Menurut cerita gua ini dulunya dihuni oleh seekor ular besar yang disebut Ambu Naga Runting atau Oray Sapda. Gua ini dikenal juga dengan gua racun ular.
7) Karang Nangtung
Tempat ini layak sebuah tebing di salah dari sebuah bukit. Letaknya di bagian atas Gua Leutik dan merupakan puncak dari bukit tersebut, sekitar 800 m di atas permukaan laut. Tebing ini posisinya tegak lurus (900) dari permukaan tanah. Tebing ini memiliki ketinggian kurang lebih 20 m dan panjang 16 m. Keadaan tempat ini sangat menarik bagi para pemanjat tebing karena bisa digunakan untuk olahraga panjat tebing.
8) Gua Patapaan Munding
Letak gua ini sekitar 200 m di sebelah barat daya Karang Nangtung dan merupakan daerah puncak bukit. Gua tersebut mirip dengan sebuah celah yang buntu. Mulut gua ini memiliki lebar kurang lebih 1m dan tinggi 5 m serta panjang ke dalam sekitar 10 m.

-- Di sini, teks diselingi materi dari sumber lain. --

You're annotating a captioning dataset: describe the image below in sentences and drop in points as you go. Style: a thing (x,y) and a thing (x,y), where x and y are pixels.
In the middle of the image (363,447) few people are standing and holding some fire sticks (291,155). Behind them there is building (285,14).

Dulu tempat ini sering dijadikan tempat bertapanya kerbau-kerbau aduan. Bilamana seekor kerbau ingin menjadi kerbau yang tangguh dan kuat, maka kerbau tersebut harus bertapa di sana agar dapat memenangkan suatu pertandingan adu jago.
9) Karang Luatan
Karang Luatan merupakan sebuah tempat di sebelah barat perkampungan penduduk Indrahayu yang berada di lereng bukit Indrahayu. Di Karang Luatan ini terdapat sebuah batu besar yang berukuran sebesar rumah tipe 21. Menurut ceritera bahwa di tempat itu telah terjadi pembunuhan sadis. Seorang yang memiliki jabatan Kabayan (pesuruh) dari desa tetangga dibunuh oleh majikannya dengan cara ditimpa dan dikubur batu tersebut.
10) Gua Landak
Gua ini belum pernah dimasuki manusia karena di gua tersebut menjadi sarang landak dan sejenisnya. Letak gua ini berada 7 m di sebelah kiri Gua Karang Nangnengnong.